The goals of the project are to
- speed up inference and training of LLMs
- enable inference and training for models that do not fit onto a single GPU
- share and standardize common evaluation code, e.g. for computing the probability tokens and token sequences


## Setup

IMPORTANT: Clone the project via SSH (rather than HTTPS), since otherwise there will be issues pulling the submodules.
You need to register an [SSH key with Gitlab](https://docs.gitlab.com/ee/user/ssh.html), in order for this to work.

After cloning the repository, run `./setup.sh` to initialize git submodules, install Poetry, the project dependencies, and the pre-commit hooks.

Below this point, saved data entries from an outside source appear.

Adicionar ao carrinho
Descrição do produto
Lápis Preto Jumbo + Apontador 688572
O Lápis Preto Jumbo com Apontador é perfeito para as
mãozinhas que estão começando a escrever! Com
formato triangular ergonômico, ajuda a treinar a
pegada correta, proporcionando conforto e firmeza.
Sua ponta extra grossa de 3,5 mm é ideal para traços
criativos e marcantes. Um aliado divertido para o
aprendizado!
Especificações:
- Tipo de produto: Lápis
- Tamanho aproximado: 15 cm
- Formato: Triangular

You can pull the latest updates (including from the submodule dependencies) using `git pull --recurse`.

### Dependency Management

The library uses [Poetry](https://python-poetry.org/) to manage dependencies.
Poetry is more explicit than pip about how it keeps track of dependencies and creates virtual environments in away from the actual project, which makes it easier to maintain projects under different environments.
Poetry is installed automatically by running the `setup.sh` script.

### Contributing to the library

The project uses [git pre-commit hooks](https://pre-commit.com/) to maintain code style and integrity, i.e. for code formatting, linting and unit-testing.
Pre-commit hooks are installed automatically by running the `setup.sh` script, and will also run automatically on subsequent commits.

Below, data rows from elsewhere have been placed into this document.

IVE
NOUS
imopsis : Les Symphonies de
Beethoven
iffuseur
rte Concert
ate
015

To manually run the pre-commit hooks, execute `poetry run pre-commit run --all-files`.


## Usage

The project is intended to be used as a subcomponent, i.e. dependency, of a parent project.

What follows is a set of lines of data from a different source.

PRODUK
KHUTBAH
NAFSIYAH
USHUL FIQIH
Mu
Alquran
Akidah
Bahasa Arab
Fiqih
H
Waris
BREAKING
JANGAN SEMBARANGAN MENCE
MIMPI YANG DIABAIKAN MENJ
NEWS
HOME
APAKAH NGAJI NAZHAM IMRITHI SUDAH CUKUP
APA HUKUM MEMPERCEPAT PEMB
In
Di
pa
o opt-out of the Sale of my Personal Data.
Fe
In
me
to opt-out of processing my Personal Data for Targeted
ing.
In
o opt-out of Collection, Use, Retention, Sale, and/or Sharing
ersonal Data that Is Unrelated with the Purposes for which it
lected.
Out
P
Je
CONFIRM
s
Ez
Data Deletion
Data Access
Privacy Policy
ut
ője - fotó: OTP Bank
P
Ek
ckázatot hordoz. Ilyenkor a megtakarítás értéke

### Adding the library to a project

Run `git submodule add git-rts@gitlab.ANONYMOUS-ANONYMOUS.org:ns/ml/llms/lib_llm.git <path>` to add the submodule into a project.

You might have to add `sys.path.insert(0, os.path.dirname(__file__) + "/<path_to_lib_llm>/lib_llm")` in the main file of the parent project, in order to make the imports inside the library project work when used by the parent.

### Synchronizing updates in the library

Run `git submodule update --remote` in the parent project or `git pull` inside the submodule directory to fetch the latest changes from the server.
If you have checked out the library as a submodule and made changes that you would like to share, commit and push them from inside the library directory.
Please also see the notes on development below.

### Dependencies

The project is intended to be used with [Poetry](https://python-poetry.org/) to manage dependencies, but pip also works.
To install Poetry, consult [this guide](https://python-poetry.org/docs/master/#installing-with-the-official-installer).

Dependencies are declared inside the `pyproject.toml` file.
When using this library as a dependency for a parent project, just add the library dependencies to those of the parent project.
When using Poetry, you can add the line `lib_llm = { path = "<path_to_library>", develop = true }` inside the parent's `pyproject.toml` file under `[tool.poetry.dependencies]` and then run `poetry install`.
For pip, activate the parent's virtual environment and run `pip install <path_to_library>`.

### Examples

Examples for using the library are provided inside the `examples` directory.
`examples/inference.py` shows how the library can be used to perform inference and to compute token and sequence probabilities.


### Running tests

Tests will run automatically as part of the pre-commit hooks before every commit.
If you want to manually run them (e.g. to see Docker build output), you can do so using `python tests/docker/run_dockerized_tests.py`.

The Docker image for running the tests is rather big because it includes CUDA and Pytorch.
Therefore, when running the tests for the first time, downloading and building the image will take a while.
Subsequent runs will be significantly faster though.